(SOURCE MATERIAL Opens)

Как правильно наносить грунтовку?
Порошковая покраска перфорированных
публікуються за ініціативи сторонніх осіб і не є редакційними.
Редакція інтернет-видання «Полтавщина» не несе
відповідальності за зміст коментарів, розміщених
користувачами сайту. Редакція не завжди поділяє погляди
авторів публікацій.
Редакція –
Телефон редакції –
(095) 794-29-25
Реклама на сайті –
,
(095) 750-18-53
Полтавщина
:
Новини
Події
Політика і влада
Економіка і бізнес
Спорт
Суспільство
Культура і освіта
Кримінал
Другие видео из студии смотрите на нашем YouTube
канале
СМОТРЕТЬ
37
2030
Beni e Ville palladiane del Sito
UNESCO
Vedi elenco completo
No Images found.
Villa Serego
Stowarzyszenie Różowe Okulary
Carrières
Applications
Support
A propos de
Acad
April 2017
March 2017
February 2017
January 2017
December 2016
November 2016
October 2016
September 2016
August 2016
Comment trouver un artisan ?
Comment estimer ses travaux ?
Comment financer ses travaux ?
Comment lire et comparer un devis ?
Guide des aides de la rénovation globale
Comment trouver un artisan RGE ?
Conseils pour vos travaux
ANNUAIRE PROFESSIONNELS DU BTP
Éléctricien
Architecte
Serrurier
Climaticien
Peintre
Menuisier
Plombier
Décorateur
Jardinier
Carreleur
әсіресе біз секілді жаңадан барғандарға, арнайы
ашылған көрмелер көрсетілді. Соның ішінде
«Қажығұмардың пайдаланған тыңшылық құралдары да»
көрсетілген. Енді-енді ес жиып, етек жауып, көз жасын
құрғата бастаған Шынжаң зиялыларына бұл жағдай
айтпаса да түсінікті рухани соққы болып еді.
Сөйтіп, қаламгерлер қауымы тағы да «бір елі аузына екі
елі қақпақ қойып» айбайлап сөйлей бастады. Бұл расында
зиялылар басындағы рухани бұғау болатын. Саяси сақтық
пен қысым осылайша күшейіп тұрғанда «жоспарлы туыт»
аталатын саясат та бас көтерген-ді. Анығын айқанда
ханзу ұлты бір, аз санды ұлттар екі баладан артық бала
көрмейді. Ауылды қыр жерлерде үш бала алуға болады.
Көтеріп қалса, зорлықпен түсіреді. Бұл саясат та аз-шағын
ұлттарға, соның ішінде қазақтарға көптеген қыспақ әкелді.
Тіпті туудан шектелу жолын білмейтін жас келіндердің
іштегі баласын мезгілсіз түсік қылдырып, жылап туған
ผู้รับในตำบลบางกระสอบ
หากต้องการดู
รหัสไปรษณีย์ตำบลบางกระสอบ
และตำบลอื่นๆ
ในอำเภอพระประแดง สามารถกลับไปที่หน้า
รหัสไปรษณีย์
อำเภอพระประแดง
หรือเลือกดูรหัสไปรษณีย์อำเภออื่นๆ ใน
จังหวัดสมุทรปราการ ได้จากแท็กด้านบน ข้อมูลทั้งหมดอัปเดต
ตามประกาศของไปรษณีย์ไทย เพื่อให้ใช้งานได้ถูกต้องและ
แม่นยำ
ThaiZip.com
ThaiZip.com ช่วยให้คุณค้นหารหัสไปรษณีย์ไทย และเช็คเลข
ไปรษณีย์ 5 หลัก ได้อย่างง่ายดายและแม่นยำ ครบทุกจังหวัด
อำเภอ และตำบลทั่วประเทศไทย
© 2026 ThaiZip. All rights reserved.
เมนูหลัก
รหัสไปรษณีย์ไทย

(SOURCE MATERIAL Closes)

DIRECTIONS »
Restate, word for word and with nothing added, the lines from the beginning of the records above through the line that contains "(095) 794-29-25".

TASK OUTPUT »
Как правильно наносить грунтовку?
Порошковая покраска перфорированных
публікуються за ініціативи сторонніх осіб і не є редакційними.
Редакція інтернет-видання «Полтавщина» не несе
відповідальності за зміст коментарів, розміщених
користувачами сайту. Редакція не завжди поділяє погляди
авторів публікацій.
Редакція –
Телефон редакції –
(095) 794-29-25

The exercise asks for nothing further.